Inquiry regarding AIFS model usage on Hugging Face: grid output, soil moisture and ensemble std
I am very impressed with the capabilities of this model and am exploring its use for my research. However, I have a few questions regarding its implementation and output, and I would be grateful for your guidance.
My questions are as follows:
Ensemble Std : In the context of the ensemble version of the AIFS model, I would like to understand the standard procedure for accessing or calculating the ensemble std of the predictions. Could you please provide some guidance or point me to the relevant documentation on how to best achieve this within the Hugging Face ecosystem?
Output of Soil Moisture Data: I am interested in obtaining soil moisture data from the AIFS model. I have noticed a potential discrepancy in the available documentation. While the page on the ECMWF website detailing the open data catalogue (https://www.ecmwf.int/en/forecasts/datasets/set-ix) seems to categorize soil moisture as a prognostic variable. Could you please clarify if and how it is possible to directly output soil moisture data from the AIFS model? I only got 100 fileds from the demo and swv or vsw is not included.
Grid Transformation: I have been working with the provided notebooks, and it appears that the latitude and longitude data of the model output may not align with a regular 0.25-degree grid. I was expecting the final output to be on a standard grid (like the file shown on your OpenData Portal) . Is there a recommended procedure or a guide for transforming the output coordinates to a standard 0.25-degree grid? Any pointers to documentation or examples would be highly appreciated.

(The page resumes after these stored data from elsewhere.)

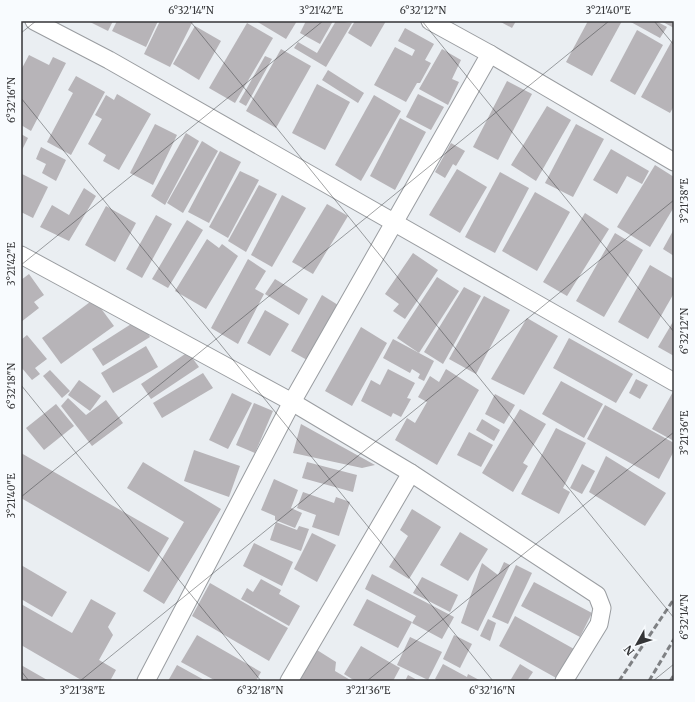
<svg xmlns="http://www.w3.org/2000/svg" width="695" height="702" viewBox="0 0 695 702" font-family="Merriweather,serif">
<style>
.building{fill:#b7b4b8}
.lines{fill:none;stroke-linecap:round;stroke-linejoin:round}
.street-casing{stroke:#9a9da1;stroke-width:19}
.street{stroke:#fff;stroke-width:17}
.rail{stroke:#7f8184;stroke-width:3;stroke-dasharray:6 3;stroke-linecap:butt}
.ticks{fill:none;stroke:#343537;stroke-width:1;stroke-opacity:0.45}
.neatline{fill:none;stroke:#343537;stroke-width:1.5}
.ticks-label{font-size:10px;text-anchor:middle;fill:#343537}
</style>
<rect width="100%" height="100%" fill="#eaeef2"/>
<g class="building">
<path d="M88,21H113L108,31Z"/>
<path d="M117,21H158L146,47L112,31Z"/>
<path d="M160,21H193L170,67L144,54Z"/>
<path d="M256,21H297L286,39Z"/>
<path d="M306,21H333L320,44L300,33Z"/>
<path d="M336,21L352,23L326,67L294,48L298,42L317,53Z"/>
<path d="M355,21H386L371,47L348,33Z"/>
<path d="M499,21H516L512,28Z"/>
<path d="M588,21H622L592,76L566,62Z"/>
<path d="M629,21H656L667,27L660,38Z"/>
<path d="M661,21H674V28Z"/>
<path d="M247,23L273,38L235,103L209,88Z"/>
<path d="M195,26L221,41L199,80L173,64Z"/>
<path d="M405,28L434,44L425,60L431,63L420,83H417L406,102L374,85L395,47L412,56L415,50L398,41Z"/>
<path d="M637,30L663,45L635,95L610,81Z"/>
<path d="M674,37V106L670,113L641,97Z"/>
<path d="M281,49L311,66L276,128L246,111Z"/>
<path d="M442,49L461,60L452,79L459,82L448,105L419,89Z"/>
<path d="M29,55L49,65L53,57L66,63L31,131L21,125V70Z"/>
<path d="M265,56L272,59L246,106L239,102Z"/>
<path d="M328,70L364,93L358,103L322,80Z"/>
<path d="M76,76L105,92L71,155L47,142L73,93L68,90Z"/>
<path d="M507,81L532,94L498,160L473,147Z"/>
<path d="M317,84L350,102L325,150L292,133Z"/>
<path d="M117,94L151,114L119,170L103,161L106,155L88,144L102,119L95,115L106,95L114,100Z"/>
<path d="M418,94L444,107L431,130L406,117Z"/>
<path d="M374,95L401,111L361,181L335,165Z"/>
<path d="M547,106L571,120L536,181L511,165Z"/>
<path d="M400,118L426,132L395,190L370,176Z"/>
<path d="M155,124L177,135L153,185L130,173Z"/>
<path d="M576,124L604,139L573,197L545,183Z"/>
<path d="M186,133L199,141L165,205L151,196Z"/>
<path d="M21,134L28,138L21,152Z"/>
<path d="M202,141L218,151L183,213L167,203Z"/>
<path d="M451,143L465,151L456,166L453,164L445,178L435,172Z"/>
<path d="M41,147L66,160L56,181L42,173L46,164L36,159Z"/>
<path d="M611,149L649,171L642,184L627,176L617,194L593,180Z"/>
<path d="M220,151L241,162L209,223L188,212Z"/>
<path d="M655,165L674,177V207L650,247L617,227Z"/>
<path d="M457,169L487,187L460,233L429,215Z"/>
<path d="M240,171L259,180L228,238L209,227Z"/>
<path d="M500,172L529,188L495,253L465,237Z"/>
<path d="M22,174L48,187L33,218L21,212Z"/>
<path d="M259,185L277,194L246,252L228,241Z"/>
<path d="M84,188L96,196L69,241L40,227L52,205L69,215Z"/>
<path d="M535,192L570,212L537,271L502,251Z"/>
<path d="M282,195L306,208L272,267L251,255Z"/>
<path d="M327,204L348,216L313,274L292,262Z"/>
<path d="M106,206L136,223L115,262L85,245Z"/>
<path d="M585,213L609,229L567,296L543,282Z"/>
<path d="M156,215L172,224L142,278L126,269Z"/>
<path d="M187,220L203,230L168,288L152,279Z"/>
<path d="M674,229V256L663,249Z"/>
<path d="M615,233L643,250L604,317L576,301Z"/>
<path d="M207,239L219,248L222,244L238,256L206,309L175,291Z"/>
<path d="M413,253L438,270L405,319L393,311L399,304L385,294Z"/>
<path d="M248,259L266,271L255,289L264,294L238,344L211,328Z"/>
<path d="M650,265L674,279V293L648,339L618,322Z"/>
<path d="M29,274L44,295L34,302L39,308L21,322V280Z"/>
<path d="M437,277L459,291L419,353L397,338Z"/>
<path d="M275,279L308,299L299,315L265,294Z"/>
<path d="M464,287L481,296L443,364L424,352Z"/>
<path d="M322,295L338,305L307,360L291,351Z"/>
<path d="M484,296L510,310L476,374L449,359Z"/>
<path d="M94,299L114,326L61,364L42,338Z"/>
<path d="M265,310L289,324L270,356L247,343Z"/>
<path d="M527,318L558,336L524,395L491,379Z"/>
<path d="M139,319L150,337L103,366L92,349Z"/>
<path d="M674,320V356L658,347Z"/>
<path d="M361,327L387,343L352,406L325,391Z"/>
<path d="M27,335L47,359L35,368L40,374L32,380L21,367V340Z"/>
<path d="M569,338L633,374L616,403L553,368Z"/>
<path d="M393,339L434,361L424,381L418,378L420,374L412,369L410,373L383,358Z"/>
<path d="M146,346L158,367L113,393L101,373Z"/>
<path d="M188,352L199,367L151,399L141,384Z"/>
<path d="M388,369L415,383L407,398L411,399L401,417L393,413L391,417L361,401L371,380L380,385Z"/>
<path d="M446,369L479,390L437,465L395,440L407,418L415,423L427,402L418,397L430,376L439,382Z"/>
<path d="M50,370L70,391L62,398L43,376Z"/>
<path d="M203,373L213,388L162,418L153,403Z"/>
<path d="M636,379L648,385L640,399L629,393Z"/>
<path d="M79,380L101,396L90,411L68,395Z"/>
<path d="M561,381L603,404L584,438L542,414Z"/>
<path d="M674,390V441L652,429Z"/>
<path d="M232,393L252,403L228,449L209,440Z"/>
<path d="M495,394L515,405L504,424L485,414Z"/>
<path d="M68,398L86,415L106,400L123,423L92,446L61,406Z"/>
<path d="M254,403L273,411L255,453L236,445Z"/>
<path d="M56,404L74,426L44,450L26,428Z"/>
<path d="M605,405L674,443V451L659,479L587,439Z"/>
<path d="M520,409L546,424L523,463L528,466L513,492L482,473Z"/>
<path d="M482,419L500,430L494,441L476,430Z"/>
<path d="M301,424L375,465L362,468L293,453Z"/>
<path d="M556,428L586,443L563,488L570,492L559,514L521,494Z"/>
<path d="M469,432L493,445L481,467L457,455Z"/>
<path d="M194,450L240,466L229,497L184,481Z"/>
<path d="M21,453L169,538L149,572L21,498Z"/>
<path d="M606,456L666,493L645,526L589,492Z"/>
<path d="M143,462L221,509L164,604L143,591L184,522L127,488Z"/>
<path d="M307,462L357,475L353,492L302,478Z"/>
<path d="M582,464L595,471L582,494L570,488Z"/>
<path d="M274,479L298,490L291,508L302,513L295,528L275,520V516L261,510Z"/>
<path d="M303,492L334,503L336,497L350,502L339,536L312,527L316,515L297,508Z"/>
<path d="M412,509L441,527L409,579L389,567L408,536L400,530Z"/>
<path d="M276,522L297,530L299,526L309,529L301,551L270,540Z"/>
<path d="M460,532L488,549L468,581L440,565Z"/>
<path d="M312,533L336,545L317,582L294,569Z"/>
<path d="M254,543L293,562L282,586L243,566Z"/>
<path d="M504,562L510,565L478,631L461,623L482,563L498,575Z"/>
<path d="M21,565L67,592L52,617L21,599Z"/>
<path d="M516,565L532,573L508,624L492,617Z"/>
<path d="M372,574L454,617L442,639L412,623L416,616L365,589Z"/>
<path d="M422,577L458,595L450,612L413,593Z"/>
<path d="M261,579L281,590L279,594L300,606L289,626L241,599L247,588L253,592Z"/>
<path d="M534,582L592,613L580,637L521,606Z"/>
<path d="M210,583L288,628L269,661L192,616Z"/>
<path d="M91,599L116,613L108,627L113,635L99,660L116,670L110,681H83L21,645V604L72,633Z"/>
<path d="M367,599L412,622L398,648L353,625Z"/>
<path d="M515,616L574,649L558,679L499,646Z"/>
<path d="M488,619L496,623L490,641L480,636Z"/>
<path d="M197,635L261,672L256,681H216L181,662Z"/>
<path d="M454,635L472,644L460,668L443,659Z"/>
<path d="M410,637L442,652L428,680L397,665Z"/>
<path d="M361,646L400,668L393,681H355L344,674Z"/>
<path d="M317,650L336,662L335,671L352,681H297Z"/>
<path d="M443,664L467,677L468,674L481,681H438L435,679Z"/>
<path d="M520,664L533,672L527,681H510Z"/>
<path d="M21,665L49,681H21Z"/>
<path d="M177,665L206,681H168Z"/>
<path d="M408,675L419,681H405Z"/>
</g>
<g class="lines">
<defs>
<g id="street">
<path d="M34,21L109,60L674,382"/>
<path d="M430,21L490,54L674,162"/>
<path d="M21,255L292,402L411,473L597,595L602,608L599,624L564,681"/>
<path d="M146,681L292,402L490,54"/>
<path d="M289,681L411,473"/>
</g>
</defs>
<use href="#street" class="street-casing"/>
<use href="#street" class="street"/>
<g class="rail">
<path d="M619,681L674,599"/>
<path d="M649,681L674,639"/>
<path d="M670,681L674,675"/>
</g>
</g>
<path class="ticks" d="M190,21L674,618M422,21L674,332M654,21L674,45M21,33L36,21M21,98L493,681M21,265L323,21M21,385L261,681M21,497L609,21M21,671L29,681M80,681L674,200M367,681L674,432M653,681L674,664"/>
<rect width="695" height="702" fill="none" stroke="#f8fbfe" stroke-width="44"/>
<g transform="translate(637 644) rotate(231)" stroke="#f8fbfe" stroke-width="3" paint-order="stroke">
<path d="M0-3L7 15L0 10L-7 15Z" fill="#343537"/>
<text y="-6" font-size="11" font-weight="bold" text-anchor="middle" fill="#343537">N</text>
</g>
<rect x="22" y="22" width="651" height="658" class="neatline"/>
<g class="ticks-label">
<text x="191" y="14">6°32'14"N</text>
<text x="321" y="14">3°21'42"E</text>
<text x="423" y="14">6°32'12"N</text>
<text x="608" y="14">3°21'40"E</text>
<text transform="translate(11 100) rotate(-90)" y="4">6°32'16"N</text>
<text transform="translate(684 201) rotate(-90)" y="4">3°21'38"E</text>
<text transform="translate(11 264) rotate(-90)" y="4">3°21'42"E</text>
<text transform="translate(684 331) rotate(-90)" y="4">6°32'12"N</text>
<text transform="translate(11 386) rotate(-90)" y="4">6°32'18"N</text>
<text transform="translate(684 433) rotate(-90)" y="4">3°21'36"E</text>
<text transform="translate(11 496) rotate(-90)" y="4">3°21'40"E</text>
<text transform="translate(684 617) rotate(-90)" y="4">6°32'14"N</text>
<text x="82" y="694">3°21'38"E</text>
<text x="260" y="694">6°32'18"N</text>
<text x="368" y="694">3°21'36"E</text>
<text x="492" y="694">6°32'16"N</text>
</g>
</svg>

By the way, notebook in ecmwf/aifs-single-1.0 is not working because the conflicts between pytorch and cuda version: undefined symbol: _ZN3c105ErrorC2ENS_14SourceLocationESs
Thank you for your time and for developing this powerful tool for the community. I look forward to your response.
Hi,
1/ Calculating the ensemble std of the predictions falls out of scope for the demo here on huggingface, we attempt to show you how to run the model for your own research purposes. So, in order to do it, you will need to run the model to generate the number of ensemble members you are after (i.e. running it again and again), and over a significant period of time to produce an accurate sampling. Then using your analysis tool of choice it's up to you to calculate the std. However, be aware the running from the same initial conditions will produce a reduced spread, so you will need to retrieve the various ensemble members initial conditions from opendata.
2/ You seem to be looking at the AIFS-Single docs, https://www.ecmwf.int/en/forecasts/dataset/set-x is the AIFS-ENS and correctly shows no soil moisture. Currently the AIFS-ENS does not produce soil moisture.
3/ The AIFS models run at N320, a reduced gaussian grid. If you want data on the 0.25/0.25 regular lat lon, you will need to regrid it. The notebook shows an example of regridding from 0.25 to n320, so simply reverse the process.values = ekr.interpolate(values, {"grid": "N320"}, {"grid": (0.25, 0.25)})
4/ That error looks like it is an issue on your side with an incompability between torch and cuda, make sure you are using torch==2.4.0and an up to date CUDA
As I have not heard from you, I trust this has resolved your issue.
I will close it now, feel free to reopen if you need more assistance.